Is this :$\sum_{n=1}^{\infty } \ \frac{\tan(\frac{1}{n!})}{\arctan (n!)}$ convergent sum?

Question

How do I evaluate this sum :$$\displaystyle\sum_{n=1}^{\infty } \ \frac{\tan(\frac{1}{n!})}{\arctan ({n!})}$$ if it is convergent ?.

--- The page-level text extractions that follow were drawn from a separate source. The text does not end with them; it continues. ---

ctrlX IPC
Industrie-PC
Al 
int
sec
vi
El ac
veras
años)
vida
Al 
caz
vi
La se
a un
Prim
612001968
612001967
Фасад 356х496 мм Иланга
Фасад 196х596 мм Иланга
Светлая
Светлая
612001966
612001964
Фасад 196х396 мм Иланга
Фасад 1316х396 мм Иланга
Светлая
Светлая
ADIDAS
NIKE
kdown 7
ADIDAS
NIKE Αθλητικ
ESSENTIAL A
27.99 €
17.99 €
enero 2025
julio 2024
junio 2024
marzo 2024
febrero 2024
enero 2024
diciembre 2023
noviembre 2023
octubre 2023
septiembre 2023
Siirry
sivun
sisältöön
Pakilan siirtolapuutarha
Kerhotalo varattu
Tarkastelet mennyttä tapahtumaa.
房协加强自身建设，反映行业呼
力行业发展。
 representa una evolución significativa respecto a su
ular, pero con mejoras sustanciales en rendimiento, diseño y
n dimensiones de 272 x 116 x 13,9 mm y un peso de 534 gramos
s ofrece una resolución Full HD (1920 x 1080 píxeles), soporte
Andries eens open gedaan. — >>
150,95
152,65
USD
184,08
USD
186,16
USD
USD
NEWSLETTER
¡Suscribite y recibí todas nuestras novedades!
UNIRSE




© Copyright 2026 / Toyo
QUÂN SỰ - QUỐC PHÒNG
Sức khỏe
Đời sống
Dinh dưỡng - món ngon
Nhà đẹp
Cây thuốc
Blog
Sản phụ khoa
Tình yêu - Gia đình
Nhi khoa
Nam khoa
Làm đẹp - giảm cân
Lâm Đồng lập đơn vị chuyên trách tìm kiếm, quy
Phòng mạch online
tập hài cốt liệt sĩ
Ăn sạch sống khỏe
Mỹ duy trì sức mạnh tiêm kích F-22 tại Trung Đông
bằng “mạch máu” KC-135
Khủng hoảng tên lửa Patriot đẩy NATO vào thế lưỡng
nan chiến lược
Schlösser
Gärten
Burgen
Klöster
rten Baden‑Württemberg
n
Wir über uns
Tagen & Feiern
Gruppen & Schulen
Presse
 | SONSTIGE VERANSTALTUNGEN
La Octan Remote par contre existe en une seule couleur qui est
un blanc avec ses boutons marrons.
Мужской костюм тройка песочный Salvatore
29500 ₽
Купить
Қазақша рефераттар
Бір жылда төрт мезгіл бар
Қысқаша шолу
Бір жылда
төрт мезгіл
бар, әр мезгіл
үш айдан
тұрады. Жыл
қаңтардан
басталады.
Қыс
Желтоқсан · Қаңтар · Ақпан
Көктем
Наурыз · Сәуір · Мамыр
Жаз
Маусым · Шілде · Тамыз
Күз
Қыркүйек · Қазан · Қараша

Note: I think the limit of it's general term is $0$ as shown here in WA. and i will surprised if it is convergent

Note: I edited the question beacuse i meant $ arctan(n!)$ in the denominator

Answer 1

One has, as $n \to \infty$, $$ \frac{\tan \frac1{n!}}{\arctan (n!)}=\frac{\tan \frac1{n!}}{\frac{\pi}2-\arctan \frac1{n!}}\sim \frac2{\pi} \cdot \frac1{n!} $$ then by the comparison test the series $ \displaystyle \sum_{n\ge1}\frac{\tan \frac1{n!}}{\arctan n!}$ is convergent.

Answer 2

$\tan\dfrac1{n!}\sim_\infty\dfrac1{n!}$, $\; \arctan(n!)\sim_\infty\dfrac\pi2$, hence $$u_n\sim_\infty\frac 2{\pi n!},$$ which converges (to $2\mathrm e/\pi$).